◆ About this exercise: Return every line from the records below in which the word "confidencial" is found.

◆ Exercise material:

Segment Open

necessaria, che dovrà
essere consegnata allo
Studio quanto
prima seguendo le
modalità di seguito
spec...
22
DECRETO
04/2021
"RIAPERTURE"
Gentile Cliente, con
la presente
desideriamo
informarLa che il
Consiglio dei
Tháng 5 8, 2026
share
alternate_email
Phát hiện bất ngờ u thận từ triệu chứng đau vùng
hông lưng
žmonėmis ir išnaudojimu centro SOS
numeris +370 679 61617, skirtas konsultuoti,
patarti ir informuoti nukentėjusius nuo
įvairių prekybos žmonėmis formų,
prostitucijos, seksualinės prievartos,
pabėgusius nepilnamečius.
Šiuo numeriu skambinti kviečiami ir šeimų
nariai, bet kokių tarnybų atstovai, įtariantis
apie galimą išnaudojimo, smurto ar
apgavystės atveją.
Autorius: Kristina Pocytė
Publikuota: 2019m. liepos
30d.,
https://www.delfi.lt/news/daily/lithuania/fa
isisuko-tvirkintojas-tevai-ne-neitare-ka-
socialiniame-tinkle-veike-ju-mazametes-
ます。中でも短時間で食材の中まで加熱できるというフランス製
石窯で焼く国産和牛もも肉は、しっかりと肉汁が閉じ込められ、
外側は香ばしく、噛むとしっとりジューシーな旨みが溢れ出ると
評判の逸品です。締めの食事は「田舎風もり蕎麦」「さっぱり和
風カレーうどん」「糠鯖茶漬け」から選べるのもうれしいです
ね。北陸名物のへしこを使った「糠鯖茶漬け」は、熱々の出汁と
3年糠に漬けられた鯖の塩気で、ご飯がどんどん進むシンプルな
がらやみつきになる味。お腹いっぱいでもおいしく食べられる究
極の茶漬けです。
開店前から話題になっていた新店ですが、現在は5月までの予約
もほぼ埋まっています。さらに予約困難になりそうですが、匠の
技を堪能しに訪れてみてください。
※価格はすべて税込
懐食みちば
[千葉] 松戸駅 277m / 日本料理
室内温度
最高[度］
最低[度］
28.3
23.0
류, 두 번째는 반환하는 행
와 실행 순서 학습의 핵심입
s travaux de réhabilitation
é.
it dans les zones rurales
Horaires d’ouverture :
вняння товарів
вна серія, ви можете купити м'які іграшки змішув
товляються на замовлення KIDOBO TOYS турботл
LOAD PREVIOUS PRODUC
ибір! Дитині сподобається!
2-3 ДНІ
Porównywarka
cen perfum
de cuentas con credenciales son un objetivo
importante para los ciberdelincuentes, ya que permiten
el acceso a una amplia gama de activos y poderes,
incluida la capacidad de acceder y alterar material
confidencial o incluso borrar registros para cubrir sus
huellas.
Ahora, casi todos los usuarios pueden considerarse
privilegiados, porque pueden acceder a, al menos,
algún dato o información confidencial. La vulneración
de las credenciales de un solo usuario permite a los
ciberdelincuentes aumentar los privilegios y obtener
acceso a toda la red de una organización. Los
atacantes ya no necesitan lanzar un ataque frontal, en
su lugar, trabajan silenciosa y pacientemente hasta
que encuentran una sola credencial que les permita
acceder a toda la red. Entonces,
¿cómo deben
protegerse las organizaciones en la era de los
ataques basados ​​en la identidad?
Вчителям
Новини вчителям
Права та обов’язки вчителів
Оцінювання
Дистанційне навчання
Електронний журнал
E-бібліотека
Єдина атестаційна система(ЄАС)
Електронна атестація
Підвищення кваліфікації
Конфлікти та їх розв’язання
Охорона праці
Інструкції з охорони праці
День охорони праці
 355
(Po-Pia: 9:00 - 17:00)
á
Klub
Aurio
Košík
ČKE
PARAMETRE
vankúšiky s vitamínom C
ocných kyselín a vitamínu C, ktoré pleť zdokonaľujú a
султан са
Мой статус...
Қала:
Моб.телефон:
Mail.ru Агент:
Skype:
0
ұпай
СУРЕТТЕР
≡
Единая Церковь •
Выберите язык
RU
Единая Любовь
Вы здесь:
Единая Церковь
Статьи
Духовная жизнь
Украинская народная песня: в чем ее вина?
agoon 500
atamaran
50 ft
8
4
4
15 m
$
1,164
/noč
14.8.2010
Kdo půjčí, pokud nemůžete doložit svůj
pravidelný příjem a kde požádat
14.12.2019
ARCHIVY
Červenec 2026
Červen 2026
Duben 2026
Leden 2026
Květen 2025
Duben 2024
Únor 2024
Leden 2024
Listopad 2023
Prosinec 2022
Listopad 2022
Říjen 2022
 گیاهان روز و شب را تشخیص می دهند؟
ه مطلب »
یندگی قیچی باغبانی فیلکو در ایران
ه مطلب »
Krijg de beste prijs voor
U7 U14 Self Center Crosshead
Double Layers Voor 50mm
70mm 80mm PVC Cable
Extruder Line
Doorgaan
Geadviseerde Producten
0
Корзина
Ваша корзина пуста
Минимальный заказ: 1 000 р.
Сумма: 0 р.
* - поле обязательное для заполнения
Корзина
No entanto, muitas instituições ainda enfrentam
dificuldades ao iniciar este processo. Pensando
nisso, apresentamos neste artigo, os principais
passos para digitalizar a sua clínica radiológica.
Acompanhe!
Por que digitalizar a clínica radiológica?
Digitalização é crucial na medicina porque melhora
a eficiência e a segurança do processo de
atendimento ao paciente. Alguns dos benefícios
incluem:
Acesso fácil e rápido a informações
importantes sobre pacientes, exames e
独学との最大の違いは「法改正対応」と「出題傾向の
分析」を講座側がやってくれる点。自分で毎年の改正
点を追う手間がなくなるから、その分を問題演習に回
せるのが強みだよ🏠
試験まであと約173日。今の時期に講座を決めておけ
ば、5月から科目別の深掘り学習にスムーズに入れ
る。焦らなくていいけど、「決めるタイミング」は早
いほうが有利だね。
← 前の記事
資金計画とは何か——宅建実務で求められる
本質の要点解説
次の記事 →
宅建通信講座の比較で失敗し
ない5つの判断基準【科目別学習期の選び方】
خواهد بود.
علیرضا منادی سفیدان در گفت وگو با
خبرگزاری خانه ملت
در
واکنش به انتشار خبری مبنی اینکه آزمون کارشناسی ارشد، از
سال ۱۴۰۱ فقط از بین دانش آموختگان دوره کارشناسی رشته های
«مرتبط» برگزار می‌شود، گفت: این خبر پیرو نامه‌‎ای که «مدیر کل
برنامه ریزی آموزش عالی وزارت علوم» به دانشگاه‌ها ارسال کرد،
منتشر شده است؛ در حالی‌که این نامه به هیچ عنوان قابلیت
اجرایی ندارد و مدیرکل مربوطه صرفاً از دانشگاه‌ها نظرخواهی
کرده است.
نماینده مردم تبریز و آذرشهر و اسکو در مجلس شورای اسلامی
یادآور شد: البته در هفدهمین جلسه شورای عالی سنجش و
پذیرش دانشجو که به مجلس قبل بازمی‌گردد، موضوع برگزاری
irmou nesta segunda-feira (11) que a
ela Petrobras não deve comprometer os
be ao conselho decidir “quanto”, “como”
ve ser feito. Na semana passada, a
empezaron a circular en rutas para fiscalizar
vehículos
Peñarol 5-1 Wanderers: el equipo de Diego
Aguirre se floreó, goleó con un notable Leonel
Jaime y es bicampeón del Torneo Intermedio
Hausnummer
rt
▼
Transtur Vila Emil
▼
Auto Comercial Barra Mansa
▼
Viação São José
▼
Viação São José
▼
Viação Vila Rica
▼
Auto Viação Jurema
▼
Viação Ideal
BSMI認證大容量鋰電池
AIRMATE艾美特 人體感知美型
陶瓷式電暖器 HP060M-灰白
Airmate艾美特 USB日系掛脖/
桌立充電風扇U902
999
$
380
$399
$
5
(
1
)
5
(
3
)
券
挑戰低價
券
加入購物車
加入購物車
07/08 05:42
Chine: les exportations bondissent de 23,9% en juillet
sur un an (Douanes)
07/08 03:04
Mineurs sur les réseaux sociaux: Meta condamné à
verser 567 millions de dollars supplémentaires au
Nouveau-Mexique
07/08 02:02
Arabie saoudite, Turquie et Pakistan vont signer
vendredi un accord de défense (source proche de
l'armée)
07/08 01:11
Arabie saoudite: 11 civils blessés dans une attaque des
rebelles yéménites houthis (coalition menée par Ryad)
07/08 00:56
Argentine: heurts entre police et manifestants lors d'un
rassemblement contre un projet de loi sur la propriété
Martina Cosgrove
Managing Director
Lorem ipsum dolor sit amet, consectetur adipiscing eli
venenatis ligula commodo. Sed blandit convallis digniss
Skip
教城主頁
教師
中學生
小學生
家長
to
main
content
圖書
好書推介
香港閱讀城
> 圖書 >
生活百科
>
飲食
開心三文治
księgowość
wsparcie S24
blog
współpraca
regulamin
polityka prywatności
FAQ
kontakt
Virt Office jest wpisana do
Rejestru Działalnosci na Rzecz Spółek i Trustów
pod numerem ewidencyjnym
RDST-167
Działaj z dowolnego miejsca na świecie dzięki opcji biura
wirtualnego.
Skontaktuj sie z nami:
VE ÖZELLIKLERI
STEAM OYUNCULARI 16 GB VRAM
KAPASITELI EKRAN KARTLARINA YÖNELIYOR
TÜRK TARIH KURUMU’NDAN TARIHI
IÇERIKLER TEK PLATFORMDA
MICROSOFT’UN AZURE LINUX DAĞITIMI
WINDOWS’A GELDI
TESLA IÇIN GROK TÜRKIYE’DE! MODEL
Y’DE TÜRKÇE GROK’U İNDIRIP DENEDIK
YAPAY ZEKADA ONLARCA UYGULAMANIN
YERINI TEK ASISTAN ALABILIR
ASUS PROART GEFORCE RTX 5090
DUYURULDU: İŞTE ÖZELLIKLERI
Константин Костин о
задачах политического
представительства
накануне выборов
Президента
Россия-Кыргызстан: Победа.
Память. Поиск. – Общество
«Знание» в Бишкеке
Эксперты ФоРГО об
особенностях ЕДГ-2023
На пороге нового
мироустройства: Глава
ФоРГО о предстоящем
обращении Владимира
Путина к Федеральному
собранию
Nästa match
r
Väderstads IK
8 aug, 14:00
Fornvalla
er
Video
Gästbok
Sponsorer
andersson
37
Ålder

Segment Closed

◆ Written response:
confidencial o incluso borrar registros para cubrir sus
algún dato o información confidencial. La vulneración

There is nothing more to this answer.